Online sales tax would mean 21 new taxes since 2000

Online sales tax would mean 21 new taxes since 2000

 Announcements in today’s Budget means the UK could get its 21st new tax since the year 2000, if the Government goes ahead with a proposal to introduce an Online Sales Tax.

15 new taxes have been introduced since 2000. Two of these were one off levies (the Bank Payroll Tax and the Loan Charge) but the rest are still in place. Two further taxes will come in next year (Plastic Packaging Tax and Health and Social Care Levy). Three more are set to be legislated in the next few months (Building Safety Levy, Residential Property Developer Tax and Economic Crime Levy). An Online Sales Tax is now to be consulted on.

Meanwhile no taxes have been abolished over this period.

This includes only taxes introduced by the UK Government. If Scottish and Welsh taxes were included this would add at least four further taxes to the total.

John Cullinane, Director of Public Policy at the Chartered Institute of Taxation, commented:

“There is a strong lobby pressing for a new tax specifically on online sales, and it is reasonable for the Government to consult on this.

“However we encourage the Government to tread cautiously in this area. It is possible that, while much of the burden of business rates is borne economically by landowners, the burden of an online sales tax would be mostly borne by consumers.

“One factor to bear in mind is that we should not just keep adding to the number of taxes the UK has. The Chancellor referred eight times in his speech to tax simplification but we could be set for six new taxes in the space of a couple of years – as many as in the previous eight years. Adding six new taxes to the tax code is not simplification!

“While some of these new taxes are niche measures that will be paid only by a small number of large businesses, the new Health and Social Care Levy will be paid by millions. By being established separately from National Insurance, and with slightly different rules, it represents an unnecessary further complication of the tax system, straining scarce IT and other resources at a time when HMRC’s services to taxpayers and their agents are already under severe strain. Presumably the government preferred to pay this price for the appearance of creating a new tax rather than of increasing rates of an existing one.”

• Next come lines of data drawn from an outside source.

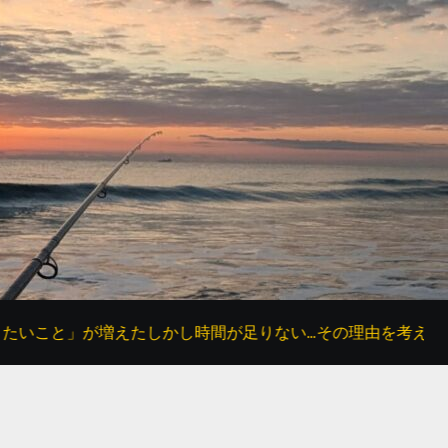
えたしかし時間が足りない…その理由を考えてみた
父の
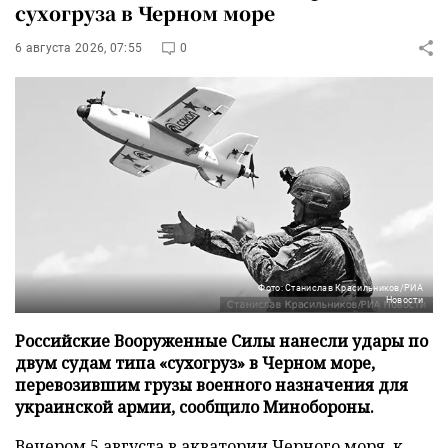
сухогруза в Черном море
6 августа 2026, 07:55
0
Фото: Станислав Красильников/РИА
Новости
Российские Вооруженные Силы нанесли удары по
двум судам типа «сухогруз» в Черном море,
перевозившим грузы военного назначения для
украинской армии, сообщило Минобороны.
Вечером 5 августа в акватории Черного моря, к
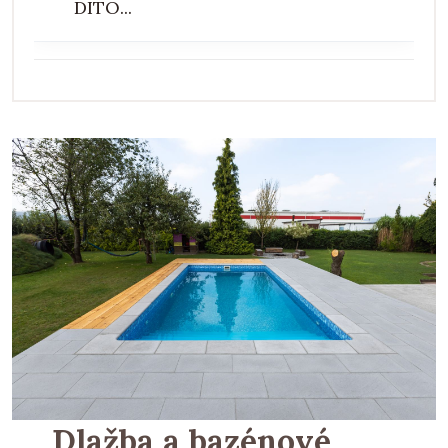
DITO...
Dlažba a bazénové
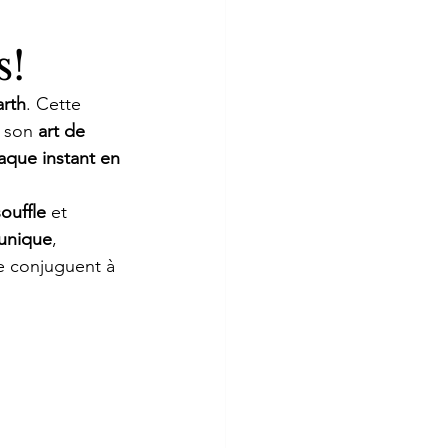
s!
arth
. Cette 
t son 
art de 
aque instant en 
ouffle
 et 
 unique
, 
se conjuguent à 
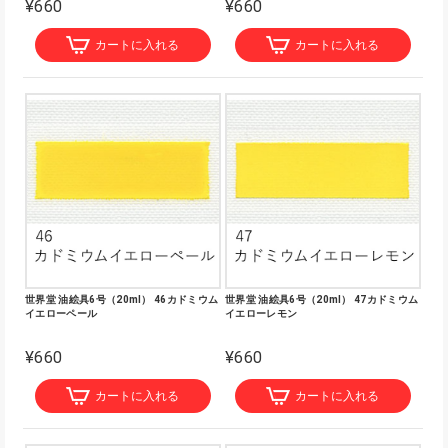
¥660
¥660
カートに入れる
カートに入れる
世界堂 油絵具6号（20ml） 46カドミウム
世界堂 油絵具6号（20ml） 47カドミウム
イエローペール
イエローレモン
¥660
¥660
カートに入れる
カートに入れる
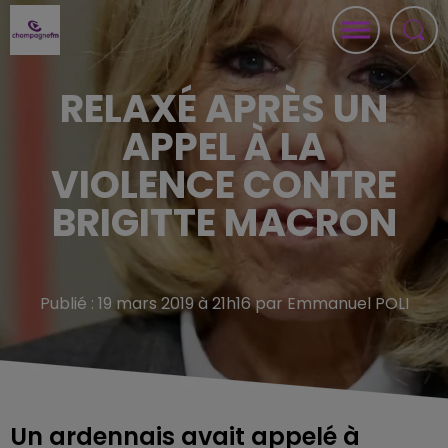
RELAXÉ APRÈS UN
APPEL À LA
VIOLENCE CONTRE
BRIGITTE MACRON
Publié : 19 mars 2019 à 21h16 par Emmanuel POLI
Un ardennais avait appelé à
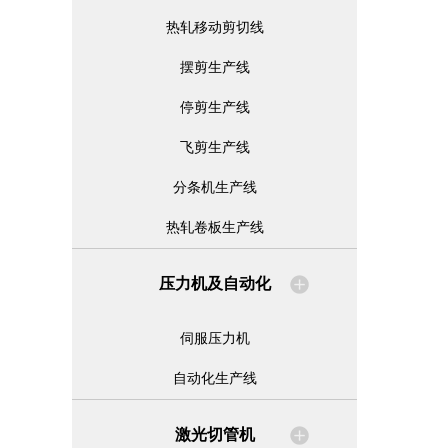
热轧移动剪切线
摆剪生产线
停剪生产线
飞剪生产线
分条机生产线
热轧卷板生产线
压力机及自动化
伺服压力机
自动化生产线
激光切管机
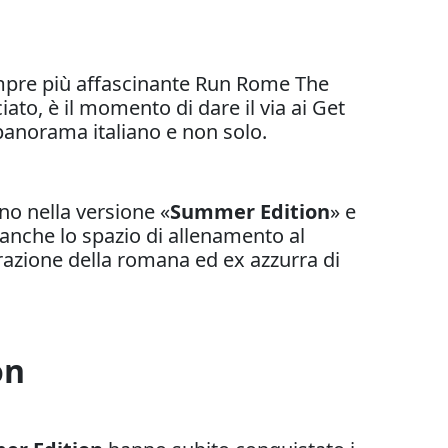
empre più affascinante Run Rome The
o, è il momento di dare il via ai Get
 panorama italiano e non solo.
o nella versione «
Summer Edition
» e
e anche lo spazio di allenamento al
orazione della romana ed ex azzurra di
on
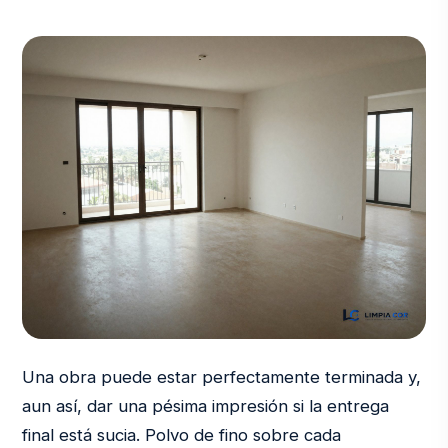
Una obra puede estar perfectamente terminada y,
aun así, dar una pésima impresión si la entrega
final está sucia. Polvo de fino sobre cada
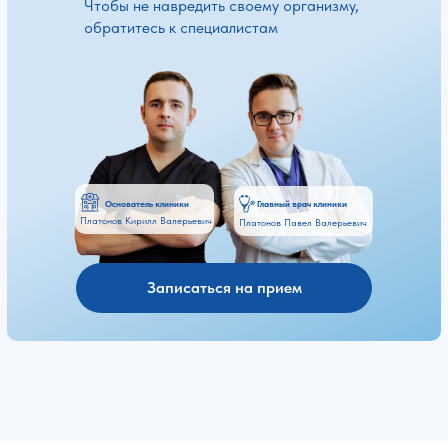
Чтобы не навредить своему организму,
обратитесь к специалистам
Основатель клиники
Главный врач клиники
Платонов Кирилл Валерьевич
Платонов Павел Валерьевич
Записаться на прием
Платонов Кирилл
Платонов Павел
Валерьевич
Валерьевич
Основатель
Главный врач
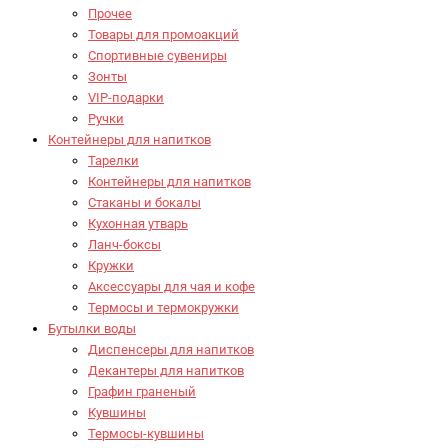
Прочее
Товары для промоакций
Спортивные сувениры
Зонты
VIP-подарки
Ручки
Контейнеры для напитков
Тарелки
Контейнеры для напитков
Стаканы и бокалы
Кухонная утварь
Ланч-боксы
Кружки
Аксессуары для чая и кофе
Термосы и термокружки
Бутылки воды
Диспенсеры для напитков
Декантеры для напитков
Графин граненый
Кувшины
Термосы-кувшины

CIOT has also commented on the spending review as it affects HMRC. John Cullinane said:

“The HMRC settlement amounts to a real-terms growth rate of 1.2% per year over this Parliament. That is better than nothing but given the significant pressures on HMRC and the changes – digitalisation, new taxes, new customs arrangements – it has to manage, it is probably less than it needs.

“The importance of delivering good customer service must not be lost amid the transformative ambitions set out in the spending review.”